Mayor Abdus Sattar Afghani invited him to do a piece of his Quranic calligraphy for the upper floor of the Frere Hall. As a token of his love for Karachi, he had surrendered a plot of land measuring over 4,800 sq. yds. in Gulshan-i-Iqbal to the KMC for the construction of Rahman Islamic Art Gallery, a hall and an auditorium for holding Islamic art exhibitions and a training institute for calligraphy.

He never accepted any remuneration or money for any work done by him in mosques including the Shah Faisal Mosque in Islamabad.

Sadequain had presented 40 of his works, based on Quranic verses and done on the imported whitestones, to the citizens of Karachi as a gift after declining an offer of Rs 2.5 million for them by a government department.

Thereafter, he came to Karachi to work on the KMC Islamic Art Gallery where the gifted works were also put up. He called these paintings "Ilm-o-Amal" (knowledge and practice) and presented them to the mayor on Feb 15,1986.

He used to say that he did not know the number of his paintings as they would run into miles. His "Surah Yaseen" alone, if pieced together, would be about half a mile long in a row.
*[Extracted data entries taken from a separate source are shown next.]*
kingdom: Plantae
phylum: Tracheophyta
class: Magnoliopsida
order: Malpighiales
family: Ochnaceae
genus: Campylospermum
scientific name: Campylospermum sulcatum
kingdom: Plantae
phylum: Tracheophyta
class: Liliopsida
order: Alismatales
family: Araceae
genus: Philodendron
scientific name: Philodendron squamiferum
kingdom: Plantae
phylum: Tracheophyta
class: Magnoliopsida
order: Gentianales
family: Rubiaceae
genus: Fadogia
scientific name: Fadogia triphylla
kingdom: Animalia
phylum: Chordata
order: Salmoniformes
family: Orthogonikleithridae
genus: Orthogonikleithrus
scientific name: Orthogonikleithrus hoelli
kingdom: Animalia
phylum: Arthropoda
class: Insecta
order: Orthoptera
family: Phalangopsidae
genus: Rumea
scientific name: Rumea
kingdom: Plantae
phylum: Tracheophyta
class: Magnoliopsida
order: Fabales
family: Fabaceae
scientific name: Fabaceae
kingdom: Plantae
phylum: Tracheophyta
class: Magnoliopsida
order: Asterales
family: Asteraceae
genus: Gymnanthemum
Sadequain was also acclaimed for his huge murals which he had erected at a number of places, including the Aligarh Muslim University, Mazar of Tipu Sultan at Seringapatam (Mysore), the venue of the recent Quran conference held in Delhi, the United Nations, Mangla Dam, Abu Dhabi Power House, State Bank of Pakistan building, the National Museum at Lahore, etc.

The Maldives' president, Mr Gayum Al Mamoon, who himself is an artist, had asked President Ziaul-Haq during his recent visit to the Maldives to send Sadequain to complete the calligraphy of Quranic verses at a portion of a grand mosque left out especially for him.

A similar request had come from Brunei and other places. Sadequain could not oblige them as he wanted to fulfil his commitment to the people of Karachi.

He was suffering from cirrhosis of liver for some weeks. His death was due to cardiac respiratory arrest.

The Namaz-i-Janaza and burial at Sakhi Hasan Graveyard was largely attended.

Prominent among the attendants were Mayor Abdus Sattar Afghani; [Karachi University] Vice Chancellor Dr Jamil Jalibi; Prof Karrar Hussain, Rais Amrohi, Jamiluddin Aali, Mr Mairaj Mohammad Khan, Mr Kamal Azfar, Syed Mohammad Taqi, Mr Ardeshir R. Cowasjee, Mr Abid Ali Shah, Jone Alia, Mr S.S. Jafri, IGP Salman Khaliq, artists Ali Imam, Iqbal Mehdi, Shahid Sajjad, Abdul Wahab Jaffer and Bashir Mirza, and TV artist Kamal Ahmad Rizvi.

His soyem will be held on Thursday at Imam Bargah Rizvia.

His family members said that his body was not allowed to be buried in Bagh-i-Jinnah or at his plot in Gulshan-i-Iqbal.

Some family members first approached the Mayor for permission to bury the noted artist within the precincts of Bagh-i-Jinnah. Later they approached KDA for burial at the Gulshan plot.

The Mayor and the Director General KDA allowed the burial near the main gate of Sakhi Hasan graveyard, North Nazimabad. The relatives also agreed to it.